● **Data to use**:
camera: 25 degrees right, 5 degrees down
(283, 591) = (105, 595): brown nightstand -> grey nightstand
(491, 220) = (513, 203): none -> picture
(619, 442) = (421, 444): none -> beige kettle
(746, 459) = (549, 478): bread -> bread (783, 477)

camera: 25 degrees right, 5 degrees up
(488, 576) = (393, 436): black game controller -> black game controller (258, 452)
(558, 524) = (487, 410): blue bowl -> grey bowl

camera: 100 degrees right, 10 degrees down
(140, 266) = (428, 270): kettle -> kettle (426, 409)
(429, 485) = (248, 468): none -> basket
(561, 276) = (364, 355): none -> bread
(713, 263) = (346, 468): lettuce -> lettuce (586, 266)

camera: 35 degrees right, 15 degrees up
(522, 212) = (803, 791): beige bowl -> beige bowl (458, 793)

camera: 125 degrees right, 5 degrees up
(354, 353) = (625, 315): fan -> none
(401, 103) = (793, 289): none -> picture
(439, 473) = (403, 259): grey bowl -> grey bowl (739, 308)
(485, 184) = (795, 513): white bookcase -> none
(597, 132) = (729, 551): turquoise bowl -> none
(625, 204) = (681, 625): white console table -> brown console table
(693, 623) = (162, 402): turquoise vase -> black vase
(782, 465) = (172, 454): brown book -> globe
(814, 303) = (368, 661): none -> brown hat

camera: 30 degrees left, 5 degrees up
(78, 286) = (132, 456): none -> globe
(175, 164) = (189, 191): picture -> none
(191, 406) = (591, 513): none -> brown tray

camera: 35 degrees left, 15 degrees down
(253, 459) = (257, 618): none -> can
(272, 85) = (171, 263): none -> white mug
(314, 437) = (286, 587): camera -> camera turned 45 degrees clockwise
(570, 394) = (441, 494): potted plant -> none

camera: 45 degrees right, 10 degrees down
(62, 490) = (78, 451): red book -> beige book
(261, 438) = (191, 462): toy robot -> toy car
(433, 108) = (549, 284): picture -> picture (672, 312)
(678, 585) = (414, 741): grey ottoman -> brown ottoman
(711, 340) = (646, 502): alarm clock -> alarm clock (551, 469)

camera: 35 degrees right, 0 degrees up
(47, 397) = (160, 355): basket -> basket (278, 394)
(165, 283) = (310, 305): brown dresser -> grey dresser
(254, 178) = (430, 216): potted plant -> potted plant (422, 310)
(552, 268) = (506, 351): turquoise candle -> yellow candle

● **Exercise aim**: Reproduce only the lines above, starting at the line with "(261, 438) = (191, 462): toy robot -> toy car" and ending at the line with "(165, 283) = (310, 305): brown", exactly as written.

● **Result**:
(261, 438) = (191, 462): toy robot -> toy car
(433, 108) = (549, 284): picture -> picture (672, 312)
(678, 585) = (414, 741): grey ottoman -> brown ottoman
(711, 340) = (646, 502): alarm clock -> alarm clock (551, 469)

camera: 35 degrees right, 0 degrees up
(47, 397) = (160, 355): basket -> basket (278, 394)
(165, 283) = (310, 305): brown dresser -> grey dresser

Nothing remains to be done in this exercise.